┌──

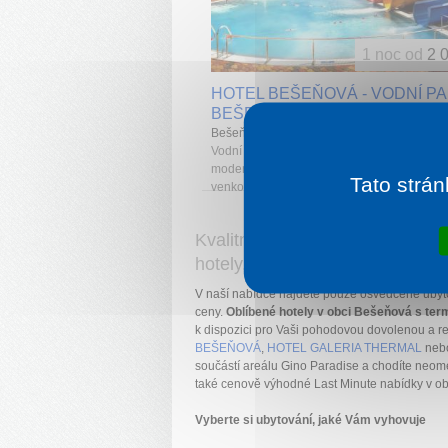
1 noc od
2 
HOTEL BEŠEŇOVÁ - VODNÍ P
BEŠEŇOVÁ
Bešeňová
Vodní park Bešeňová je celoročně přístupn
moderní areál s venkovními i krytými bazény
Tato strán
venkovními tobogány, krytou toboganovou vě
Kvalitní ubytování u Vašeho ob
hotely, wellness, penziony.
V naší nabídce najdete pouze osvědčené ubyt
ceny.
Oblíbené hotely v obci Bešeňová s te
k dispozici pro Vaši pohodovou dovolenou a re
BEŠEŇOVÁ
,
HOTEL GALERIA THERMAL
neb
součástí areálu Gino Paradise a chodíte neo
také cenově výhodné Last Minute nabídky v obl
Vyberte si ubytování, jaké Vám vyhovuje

└──
┌──

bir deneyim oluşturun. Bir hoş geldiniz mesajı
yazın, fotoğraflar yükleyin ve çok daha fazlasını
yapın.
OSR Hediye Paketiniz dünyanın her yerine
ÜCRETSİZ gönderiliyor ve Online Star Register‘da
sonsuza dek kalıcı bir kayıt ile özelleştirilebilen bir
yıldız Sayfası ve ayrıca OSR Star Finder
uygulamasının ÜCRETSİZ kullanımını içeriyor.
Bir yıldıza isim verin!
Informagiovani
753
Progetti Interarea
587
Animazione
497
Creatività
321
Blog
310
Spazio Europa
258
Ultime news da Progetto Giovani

└──

* Work to be completed
Copy out each line of the records where the word "venkovními" appears.

* Result of this task
moderní areál s venkovními i krytými bazény
venkovními tobogány, krytou toboganovou vě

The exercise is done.